Start of Records shown

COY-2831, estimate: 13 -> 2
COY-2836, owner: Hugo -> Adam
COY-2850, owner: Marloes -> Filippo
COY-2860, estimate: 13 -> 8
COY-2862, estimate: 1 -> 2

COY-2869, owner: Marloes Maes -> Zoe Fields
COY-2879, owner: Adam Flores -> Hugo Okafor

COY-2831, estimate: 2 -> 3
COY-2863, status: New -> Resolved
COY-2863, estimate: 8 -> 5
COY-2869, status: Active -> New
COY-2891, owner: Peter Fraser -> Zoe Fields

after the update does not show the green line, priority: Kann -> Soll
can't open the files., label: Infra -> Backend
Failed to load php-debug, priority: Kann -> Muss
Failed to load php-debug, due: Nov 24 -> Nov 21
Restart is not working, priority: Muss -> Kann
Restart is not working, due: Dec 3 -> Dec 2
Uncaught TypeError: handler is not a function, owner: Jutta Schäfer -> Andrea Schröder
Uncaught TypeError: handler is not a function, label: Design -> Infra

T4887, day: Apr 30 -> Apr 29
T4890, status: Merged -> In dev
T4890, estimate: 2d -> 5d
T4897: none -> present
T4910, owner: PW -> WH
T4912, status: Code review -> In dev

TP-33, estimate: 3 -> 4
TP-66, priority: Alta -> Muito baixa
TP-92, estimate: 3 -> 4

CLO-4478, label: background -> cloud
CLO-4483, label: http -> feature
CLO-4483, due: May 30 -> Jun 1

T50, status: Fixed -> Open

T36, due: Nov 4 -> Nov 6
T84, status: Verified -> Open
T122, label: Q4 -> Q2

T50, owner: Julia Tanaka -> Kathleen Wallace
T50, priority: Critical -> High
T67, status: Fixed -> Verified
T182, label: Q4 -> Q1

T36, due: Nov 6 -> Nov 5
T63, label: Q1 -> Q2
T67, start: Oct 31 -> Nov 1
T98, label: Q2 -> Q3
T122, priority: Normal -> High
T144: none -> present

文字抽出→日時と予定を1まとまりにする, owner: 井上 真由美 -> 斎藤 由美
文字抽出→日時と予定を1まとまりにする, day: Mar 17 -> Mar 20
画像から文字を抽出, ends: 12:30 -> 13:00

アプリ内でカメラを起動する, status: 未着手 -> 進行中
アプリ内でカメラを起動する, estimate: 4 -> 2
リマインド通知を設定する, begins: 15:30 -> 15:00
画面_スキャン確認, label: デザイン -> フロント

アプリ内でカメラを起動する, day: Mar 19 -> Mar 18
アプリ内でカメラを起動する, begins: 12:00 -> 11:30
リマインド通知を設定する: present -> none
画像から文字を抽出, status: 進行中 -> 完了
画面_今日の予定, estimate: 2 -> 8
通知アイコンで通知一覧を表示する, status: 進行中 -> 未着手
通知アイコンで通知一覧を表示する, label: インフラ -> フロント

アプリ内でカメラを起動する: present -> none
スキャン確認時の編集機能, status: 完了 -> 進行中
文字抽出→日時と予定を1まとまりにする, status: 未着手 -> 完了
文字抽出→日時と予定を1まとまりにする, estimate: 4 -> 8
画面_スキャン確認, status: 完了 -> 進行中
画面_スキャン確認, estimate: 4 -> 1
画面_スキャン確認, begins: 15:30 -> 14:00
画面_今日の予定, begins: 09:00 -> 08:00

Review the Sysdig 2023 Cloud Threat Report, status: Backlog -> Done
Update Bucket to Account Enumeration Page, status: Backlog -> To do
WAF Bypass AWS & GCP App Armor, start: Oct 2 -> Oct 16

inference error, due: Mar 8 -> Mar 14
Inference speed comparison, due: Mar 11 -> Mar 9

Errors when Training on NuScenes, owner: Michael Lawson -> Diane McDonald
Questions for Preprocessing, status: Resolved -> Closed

End of Records shown

Activity: Copy out, exactly and alone, the lines of the entries above between the ones holding "COY-2879, owner: Adam Flores -> Hugo Okafor" and "COY-2891, owner: Peter Fraser -> Zoe Fields", inclusive.

Response to the exercise:
COY-2879, owner: Adam Flores -> Hugo Okafor

COY-2831, estimate: 2 -> 3
COY-2863, status: New -> Resolved
COY-2863, estimate: 8 -> 5
COY-2869, status: Active -> New
COY-2891, owner: Peter Fraser -> Zoe Fields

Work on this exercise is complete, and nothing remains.